The offense is punishable by as much as 10 years in prison -- but notoriously hard to prove beyond a reasonable doubt and rarely prosecuted.
The Plame leak struck columnists and editorialists as egregious not only because it might have been illegal, but also because of Wilson's assertion that his wife's career was destroyed -- and national security was damaged -- for political motives. Novak's column came out on July 14, 2003, eight days after Wilson published an op-ed article in the New York Times decrying the administration's alleged manipulation of intelligence about weapons of mass destruction in Iraq.
Washington Post columnist Richard Cohen called the leak "Nixonian in its malevolence." The New York Times editorial page called for an independent counsel to investigate, arguing that Attorney General John D. Ashcroft was too close to the White House.
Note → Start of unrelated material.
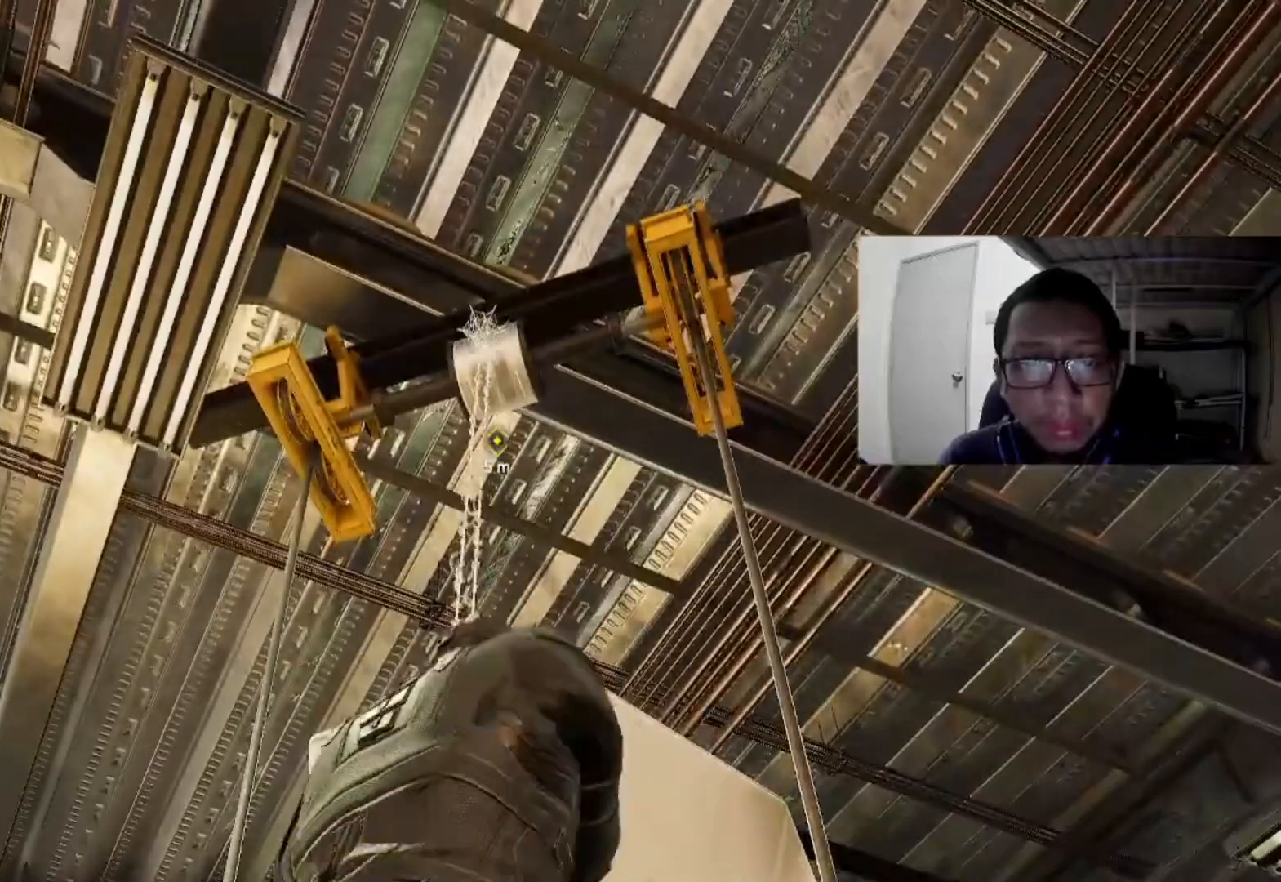
{"buttons": ["L1", "R1"], "left_stick": "center", "right_stick": "center", "events": []}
Ashcroft ultimately acceded, and Fitzgerald, the U.S. attorney in Chicago, took over the case. He is not only trying to determine who leaked to Novak. As his investigation has proceeded, he has learned of conversations between administration officials and other reporters, and is trying to figure out if any of these might have resulted in an illegal leak.
In addition to Cooper and Miller, he has subpoenaed Walter Pincus of The Post and Tim Russert of NBC News. He also approached Post reporter Glenn Kessler. But all negotiated agreements with the prosecutor that enabled them to answer questions without revealing confidential sources.
Cooper, too, initially negotiated a deal to testify about his contacts with I. Lewis Libby, an aide to Vice President Cheney; but, after that, Fitzgerald asked for additional testimony, apparently based on new information he had developed about Cooper's contacts.
Fitzgerald wants Miller to testify about her talks with Libby, even though she never wrote a story about Plame. Libby has signed a letter saying he waives his anonymity, but Miller still refuses to talk. Her position is that no such waiver under pressure from a prosecutor can ever be voluntary.